Écrit par : fraca14 | 21/05/2008

Nous sommes responsables de ce qui nous arr!ve Salut Fraca,
Un jour, un vieux politicien de mon pays, la Belgique, dit lors d'un débat télévisé, "hier, on faisait de la politique par passion de la politique; Aujourd'hui, on fait de la politique par passion du commerce et pour faire plaisir à ses amis. Et dans les années à venir, les gens de la rue seront de moins en moins représentés par leurs représentants poliques". Ces paroles, que je rapporte approximativement, ont plus de vingt ans. A l'époque, elles m'ont marquées.
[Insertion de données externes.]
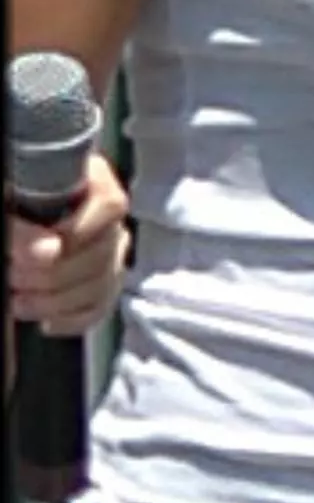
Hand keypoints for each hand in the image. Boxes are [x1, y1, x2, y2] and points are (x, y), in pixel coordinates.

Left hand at [7, 152, 130, 337]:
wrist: (22, 225)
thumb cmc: (16, 201)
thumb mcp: (12, 199)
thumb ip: (24, 223)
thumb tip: (47, 252)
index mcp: (96, 181)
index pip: (110, 206)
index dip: (76, 231)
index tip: (29, 249)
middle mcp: (110, 216)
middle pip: (104, 253)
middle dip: (52, 274)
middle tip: (13, 275)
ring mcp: (113, 249)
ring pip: (102, 285)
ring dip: (56, 301)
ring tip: (19, 300)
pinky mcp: (105, 281)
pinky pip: (101, 306)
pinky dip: (72, 319)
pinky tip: (46, 321)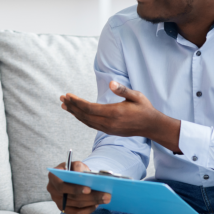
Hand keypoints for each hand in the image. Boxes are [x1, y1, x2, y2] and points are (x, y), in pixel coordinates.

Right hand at [47, 161, 110, 213]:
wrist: (71, 176)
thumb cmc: (74, 169)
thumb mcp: (75, 164)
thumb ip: (78, 166)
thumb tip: (81, 174)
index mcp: (53, 177)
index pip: (62, 186)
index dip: (75, 188)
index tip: (89, 189)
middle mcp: (52, 190)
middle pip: (72, 197)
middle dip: (91, 196)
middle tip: (106, 195)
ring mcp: (57, 201)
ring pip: (77, 204)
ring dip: (93, 202)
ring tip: (106, 199)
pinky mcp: (63, 209)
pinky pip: (76, 213)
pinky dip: (88, 210)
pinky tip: (96, 205)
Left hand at [60, 81, 180, 152]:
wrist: (151, 126)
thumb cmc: (144, 108)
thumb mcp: (136, 96)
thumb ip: (123, 90)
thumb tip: (111, 83)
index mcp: (113, 113)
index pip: (89, 108)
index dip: (76, 102)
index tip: (67, 95)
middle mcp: (108, 123)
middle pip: (84, 115)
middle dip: (71, 106)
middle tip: (61, 98)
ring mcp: (107, 128)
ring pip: (86, 121)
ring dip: (74, 113)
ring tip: (64, 105)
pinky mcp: (108, 131)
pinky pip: (90, 124)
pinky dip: (81, 118)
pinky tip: (76, 113)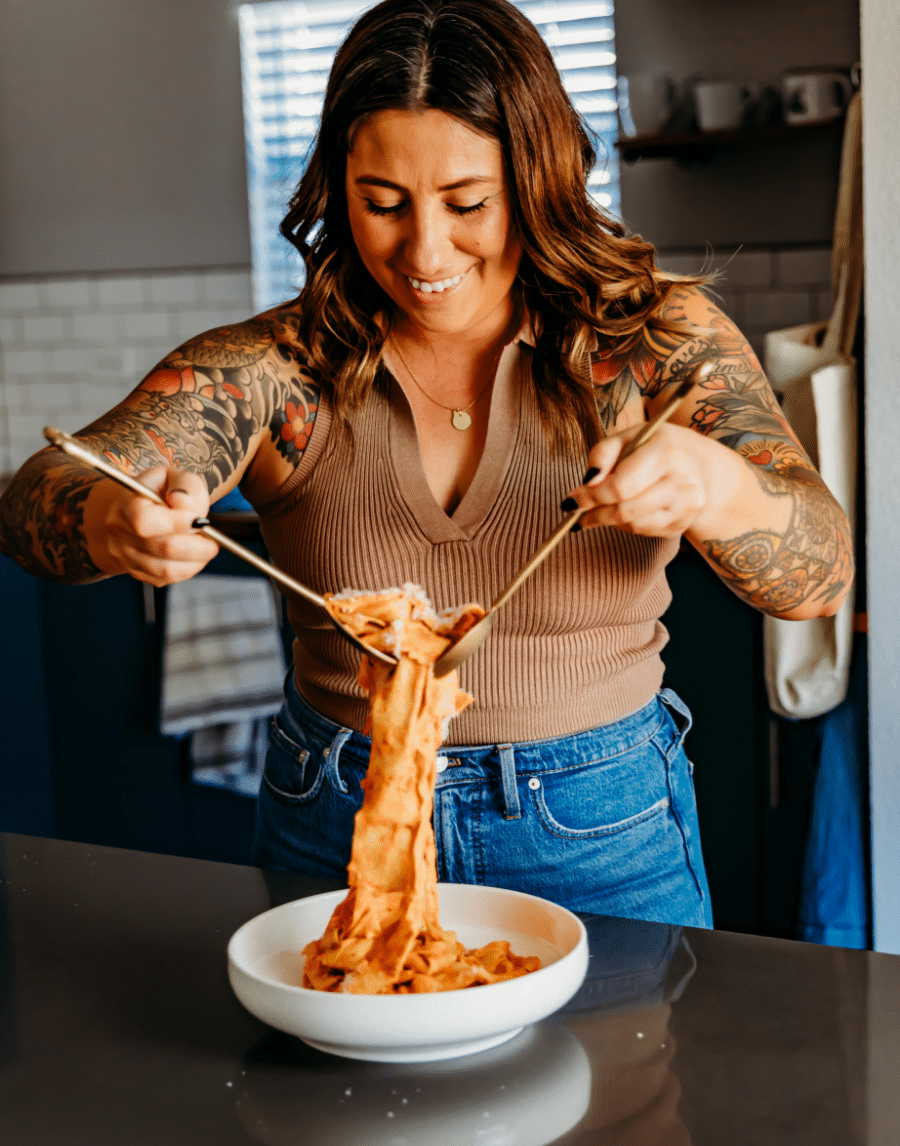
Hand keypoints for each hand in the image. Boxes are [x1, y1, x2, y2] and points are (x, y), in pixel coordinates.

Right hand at [83, 466, 218, 585]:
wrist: (142, 509)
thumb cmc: (162, 491)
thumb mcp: (175, 476)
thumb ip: (184, 486)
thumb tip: (184, 504)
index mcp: (126, 504)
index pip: (145, 520)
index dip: (177, 524)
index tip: (201, 521)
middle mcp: (120, 532)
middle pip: (162, 548)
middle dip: (196, 546)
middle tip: (213, 540)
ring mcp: (125, 556)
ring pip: (166, 569)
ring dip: (195, 561)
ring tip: (206, 547)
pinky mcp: (136, 572)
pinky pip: (166, 579)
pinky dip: (187, 570)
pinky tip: (193, 556)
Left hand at [563, 423, 739, 538]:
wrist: (700, 465)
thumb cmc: (655, 447)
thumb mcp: (628, 437)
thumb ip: (602, 454)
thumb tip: (587, 482)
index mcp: (667, 451)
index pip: (620, 486)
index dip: (590, 497)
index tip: (571, 500)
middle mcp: (683, 480)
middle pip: (624, 510)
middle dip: (594, 513)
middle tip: (577, 510)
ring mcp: (686, 506)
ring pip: (632, 524)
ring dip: (607, 519)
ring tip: (599, 508)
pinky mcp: (683, 524)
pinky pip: (643, 531)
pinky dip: (625, 524)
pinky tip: (625, 510)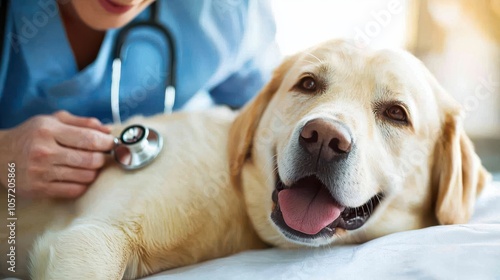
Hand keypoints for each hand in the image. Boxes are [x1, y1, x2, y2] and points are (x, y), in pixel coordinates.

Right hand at [0, 111, 114, 198]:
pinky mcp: (40, 189)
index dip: (107, 143)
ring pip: (85, 176)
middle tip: (101, 155)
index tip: (112, 143)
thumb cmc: (32, 135)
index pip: (89, 139)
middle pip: (90, 160)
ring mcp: (42, 172)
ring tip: (88, 165)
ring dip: (94, 172)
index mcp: (49, 131)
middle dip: (102, 158)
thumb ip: (82, 122)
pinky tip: (78, 176)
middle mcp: (45, 152)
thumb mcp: (53, 120)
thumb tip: (107, 130)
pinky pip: (75, 190)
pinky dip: (83, 184)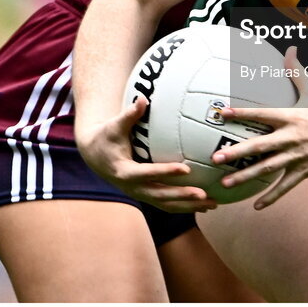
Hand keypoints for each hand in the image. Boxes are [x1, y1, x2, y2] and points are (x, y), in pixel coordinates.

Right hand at [75, 96, 217, 212]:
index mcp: (124, 171)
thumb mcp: (114, 126)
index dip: (166, 172)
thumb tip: (142, 100)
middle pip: (160, 195)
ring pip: (166, 204)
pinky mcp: (146, 195)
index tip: (186, 169)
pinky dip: (185, 206)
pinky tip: (204, 206)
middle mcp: (132, 188)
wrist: (95, 155)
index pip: (147, 173)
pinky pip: (167, 204)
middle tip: (203, 194)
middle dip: (182, 196)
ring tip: (212, 204)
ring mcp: (140, 193)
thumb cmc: (106, 137)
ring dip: (188, 206)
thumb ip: (129, 115)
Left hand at [211, 46, 307, 208]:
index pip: (261, 114)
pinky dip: (271, 197)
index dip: (241, 113)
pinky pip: (285, 186)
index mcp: (291, 116)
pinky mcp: (305, 171)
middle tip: (215, 158)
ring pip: (267, 169)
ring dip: (245, 177)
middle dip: (236, 153)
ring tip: (225, 184)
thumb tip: (290, 48)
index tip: (222, 113)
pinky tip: (256, 207)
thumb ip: (297, 71)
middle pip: (259, 146)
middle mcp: (291, 137)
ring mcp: (297, 156)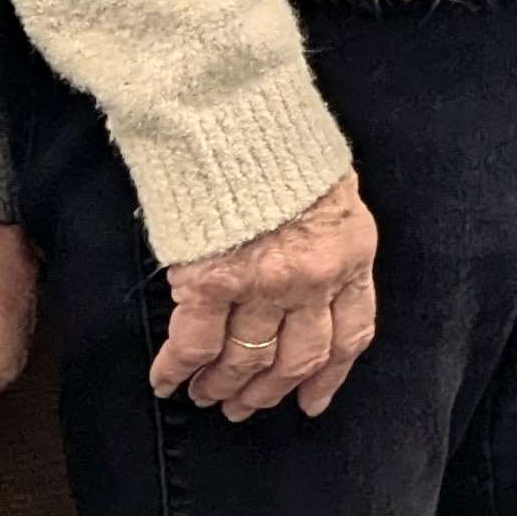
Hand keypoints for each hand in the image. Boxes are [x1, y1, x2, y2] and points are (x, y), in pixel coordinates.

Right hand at [151, 162, 377, 419]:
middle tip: (245, 406)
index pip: (350, 334)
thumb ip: (326, 241)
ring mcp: (262, 285)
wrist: (236, 109)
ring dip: (222, 386)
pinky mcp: (211, 281)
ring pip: (245, 360)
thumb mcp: (330, 191)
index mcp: (350, 255)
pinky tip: (166, 382)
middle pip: (296, 358)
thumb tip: (309, 278)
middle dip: (268, 390)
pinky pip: (194, 344)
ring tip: (206, 396)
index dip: (328, 376)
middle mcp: (313, 280)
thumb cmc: (281, 138)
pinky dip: (177, 369)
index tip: (312, 401)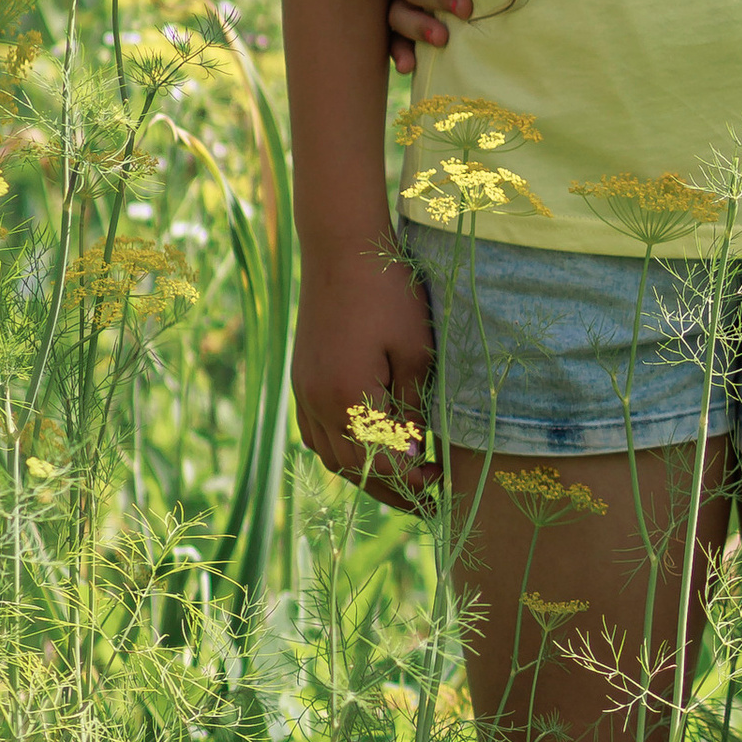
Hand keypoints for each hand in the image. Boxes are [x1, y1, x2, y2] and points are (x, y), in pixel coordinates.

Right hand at [292, 245, 435, 498]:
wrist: (340, 248)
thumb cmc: (388, 293)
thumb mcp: (416, 350)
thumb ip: (413, 406)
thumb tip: (414, 453)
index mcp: (347, 399)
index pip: (380, 463)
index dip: (411, 481)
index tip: (440, 484)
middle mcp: (317, 404)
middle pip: (352, 468)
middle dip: (390, 488)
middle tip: (426, 493)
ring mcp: (303, 392)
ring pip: (330, 456)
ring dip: (364, 473)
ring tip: (401, 476)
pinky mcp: (300, 380)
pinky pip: (315, 434)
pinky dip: (340, 450)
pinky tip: (365, 446)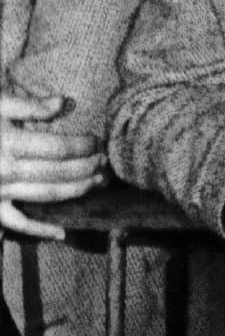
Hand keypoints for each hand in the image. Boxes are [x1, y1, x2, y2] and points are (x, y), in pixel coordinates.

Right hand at [0, 91, 104, 239]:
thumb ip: (30, 105)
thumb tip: (64, 102)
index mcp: (10, 143)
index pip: (59, 147)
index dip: (84, 145)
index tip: (98, 141)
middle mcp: (6, 171)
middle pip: (58, 172)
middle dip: (87, 167)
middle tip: (105, 162)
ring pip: (46, 196)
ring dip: (76, 191)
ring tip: (97, 183)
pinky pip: (17, 223)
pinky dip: (39, 231)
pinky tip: (61, 233)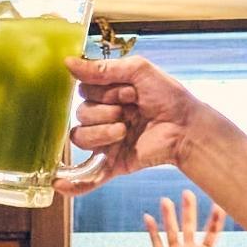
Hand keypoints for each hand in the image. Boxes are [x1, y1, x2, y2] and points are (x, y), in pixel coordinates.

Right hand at [62, 56, 204, 193]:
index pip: (84, 90)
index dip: (103, 90)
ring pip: (79, 138)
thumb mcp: (138, 70)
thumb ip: (103, 68)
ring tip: (124, 131)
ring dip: (101, 132)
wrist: (186, 127)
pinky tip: (59, 184)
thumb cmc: (168, 96)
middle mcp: (103, 118)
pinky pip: (87, 177)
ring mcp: (106, 142)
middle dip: (105, 110)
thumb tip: (67, 62)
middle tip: (131, 110)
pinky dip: (73, 184)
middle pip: (80, 113)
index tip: (129, 90)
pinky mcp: (113, 164)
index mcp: (108, 95)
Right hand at [146, 191, 235, 246]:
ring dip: (168, 216)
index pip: (211, 233)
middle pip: (189, 225)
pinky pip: (156, 242)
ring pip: (171, 230)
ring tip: (166, 200)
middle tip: (188, 193)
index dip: (214, 219)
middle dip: (188, 210)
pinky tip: (148, 218)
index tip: (219, 204)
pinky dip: (152, 231)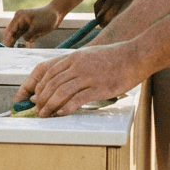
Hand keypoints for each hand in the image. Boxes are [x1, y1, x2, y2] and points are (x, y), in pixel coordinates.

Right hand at [2, 5, 61, 46]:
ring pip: (17, 35)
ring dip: (14, 42)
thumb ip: (29, 35)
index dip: (8, 37)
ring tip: (10, 49)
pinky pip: (24, 37)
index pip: (11, 28)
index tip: (5, 45)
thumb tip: (24, 42)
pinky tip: (20, 48)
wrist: (57, 13)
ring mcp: (25, 25)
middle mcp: (20, 20)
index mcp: (20, 16)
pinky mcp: (30, 30)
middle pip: (12, 32)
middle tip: (6, 49)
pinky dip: (23, 42)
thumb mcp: (37, 27)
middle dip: (9, 40)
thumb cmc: (47, 17)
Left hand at [13, 43, 142, 117]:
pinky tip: (60, 114)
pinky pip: (77, 99)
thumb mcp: (89, 55)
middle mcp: (77, 66)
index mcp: (73, 58)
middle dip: (41, 99)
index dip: (38, 87)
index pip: (48, 73)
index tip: (34, 98)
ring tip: (44, 115)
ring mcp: (88, 77)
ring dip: (49, 105)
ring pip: (61, 92)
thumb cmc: (114, 56)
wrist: (135, 55)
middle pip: (52, 84)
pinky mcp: (99, 88)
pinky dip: (66, 108)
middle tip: (37, 110)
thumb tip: (62, 78)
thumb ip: (74, 65)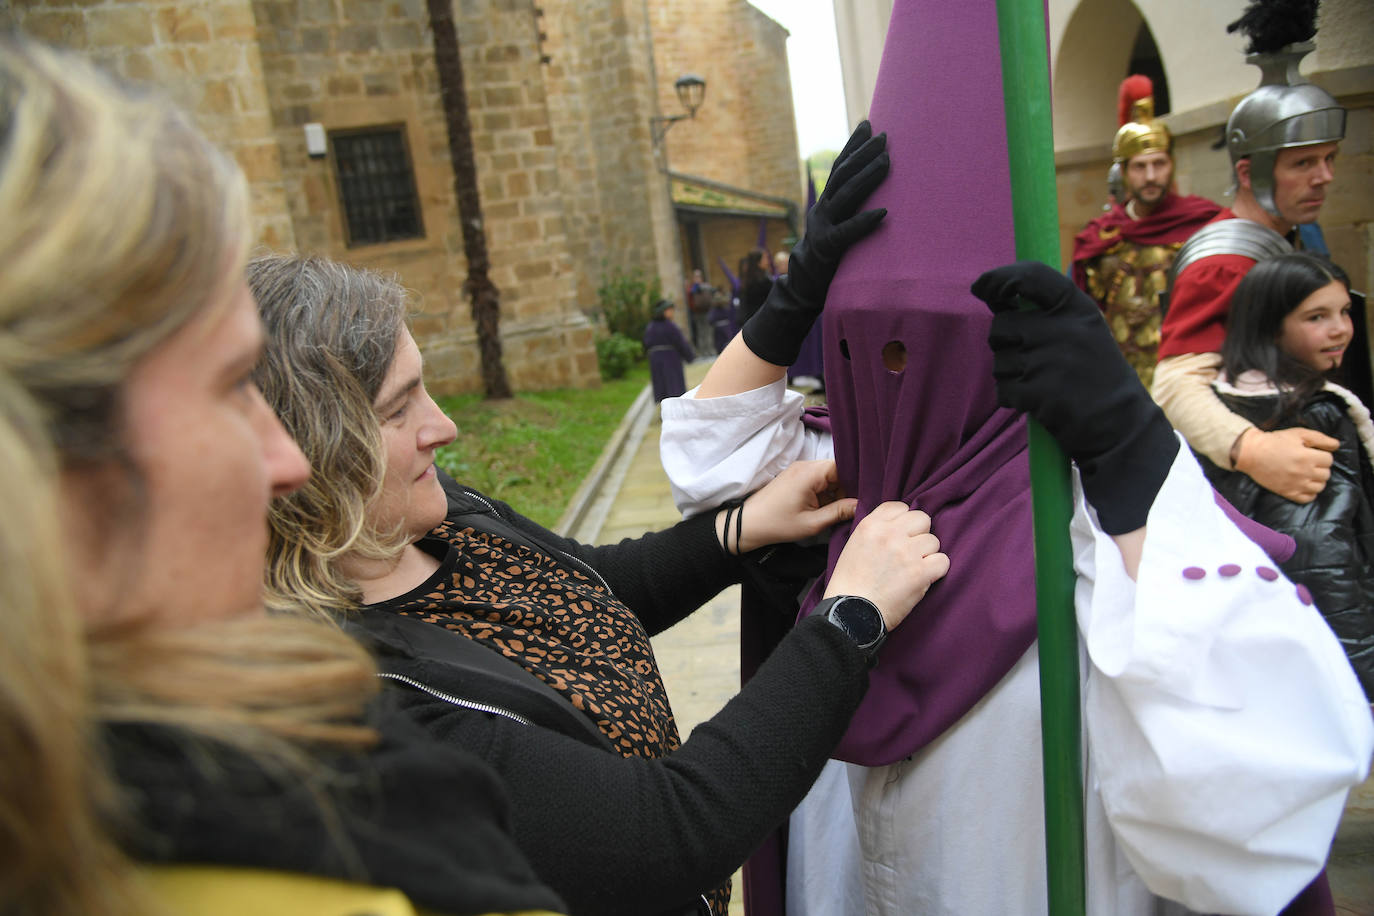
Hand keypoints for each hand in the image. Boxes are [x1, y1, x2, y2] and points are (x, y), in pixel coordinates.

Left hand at [725, 460, 856, 552]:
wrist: (748, 524)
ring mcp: (799, 470)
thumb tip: (861, 505)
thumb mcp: (812, 523)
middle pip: (836, 472)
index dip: (855, 481)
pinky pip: (817, 481)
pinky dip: (824, 493)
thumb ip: (839, 512)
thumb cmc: (778, 524)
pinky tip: (824, 509)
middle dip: (845, 489)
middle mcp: (805, 466)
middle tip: (850, 508)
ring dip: (834, 493)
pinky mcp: (795, 478)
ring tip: (836, 512)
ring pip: (828, 477)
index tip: (864, 497)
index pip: (842, 467)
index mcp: (809, 473)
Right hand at [742, 120, 888, 366]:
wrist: (800, 291)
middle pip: (842, 175)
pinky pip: (847, 234)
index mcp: (825, 204)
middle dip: (864, 154)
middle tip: (885, 137)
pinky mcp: (827, 250)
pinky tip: (883, 213)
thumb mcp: (836, 229)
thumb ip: (846, 210)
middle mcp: (821, 211)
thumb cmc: (826, 260)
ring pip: (845, 197)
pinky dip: (864, 222)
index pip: (839, 168)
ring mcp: (822, 229)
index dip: (852, 146)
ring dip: (867, 178)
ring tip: (887, 162)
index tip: (868, 124)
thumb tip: (868, 191)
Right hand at [824, 502, 948, 629]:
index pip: (900, 507)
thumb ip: (876, 531)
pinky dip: (936, 571)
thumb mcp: (854, 545)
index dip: (904, 521)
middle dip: (919, 535)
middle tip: (910, 552)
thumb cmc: (850, 584)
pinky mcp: (920, 573)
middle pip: (922, 519)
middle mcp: (889, 534)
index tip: (901, 535)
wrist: (850, 613)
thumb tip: (900, 525)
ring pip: (934, 542)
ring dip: (926, 556)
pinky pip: (943, 561)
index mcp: (870, 525)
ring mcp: (906, 552)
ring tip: (911, 570)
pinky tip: (923, 579)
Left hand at [971, 260, 1178, 533]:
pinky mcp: (1040, 391)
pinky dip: (1013, 399)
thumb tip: (994, 296)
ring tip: (1042, 384)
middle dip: (1004, 344)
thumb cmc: (1095, 376)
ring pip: (999, 360)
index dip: (999, 279)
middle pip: (1001, 325)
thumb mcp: (1083, 332)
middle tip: (1031, 361)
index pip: (1031, 277)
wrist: (1121, 425)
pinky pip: (1003, 390)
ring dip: (1010, 375)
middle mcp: (1064, 328)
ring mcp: (1051, 359)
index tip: (980, 288)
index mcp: (1077, 308)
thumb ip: (1046, 314)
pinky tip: (1038, 403)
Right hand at [1234, 427, 1337, 502]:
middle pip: (1326, 474)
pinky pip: (1308, 498)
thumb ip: (1320, 438)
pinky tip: (1304, 485)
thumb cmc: (1275, 441)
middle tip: (1310, 462)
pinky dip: (1310, 493)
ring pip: (1320, 487)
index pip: (1329, 460)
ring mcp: (1296, 484)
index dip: (1322, 455)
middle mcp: (1304, 472)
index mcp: (1307, 457)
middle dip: (1321, 467)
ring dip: (1317, 480)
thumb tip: (1336, 445)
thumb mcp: (1298, 434)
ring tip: (1308, 473)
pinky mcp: (1287, 492)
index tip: (1313, 453)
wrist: (1252, 453)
Aujourd'hui, je les trouve d'un réalisme déconcertant.

Produire à moindre coût, dans un pays "émergeant" et vendre dans un pays "nanti", c'est élémentaire. Et pourquoi les industriels s'en priveraient. Pourquoi les politiciens l'empêcheraient quand on sait que souvent, nos politiciens (quelle que soit leur nationalité), cumulent souvent leur job de politicien avec celui d'administrateur ou autre poste de direction dans de grosses entreprises ou dans des banques qui financent ces entreprises qui produisent à moindre coût pour venir vendre chez nous.

Chez nous en Belgique, depuis l'arrivée de la droite au pouvoir, arrivée qui a coïncidé avec l'arrivée de la monnaie unique (l'Euro), nous n'avons pas cessé de voir notre situation économique se dégrader. Les prix flamber sans que personne ne s'objecte.
Ce que vous connaissez au Canada, nous le connaissons en Europe.
A qui profite l'Europe ?
Aux grosses entreprises, aux nantis et surtout au pays les moins riches qui eux voient, grâce à l'ouverture des frontières, débarquer sur leur territoire bon nombre d'entreprises qui délocalisent leurs unités de production vers des pays aux coûts et surtout salaires moins élevés.
Qui peut empêcher ça ? Sûrement pas nos gouvernements, majoritairement de droite, ne vont pas s'opposer à ça. Et encore moins les autorités européennes !!!

Alors, pour moi, il n'y a pas mille solutions.
Ou on vote de façon responsable pour des gens qui s'intéressent vraiment à nous et non pas pour ceux qui promettent tout et n'importe quoi de façon utopique en ne pensant qu'à leur portefeuille personnel et avec pour seul réel projet politique que de s'afficher à toutes les manifestions de nantis où ils peuvent se faire prendre en photo.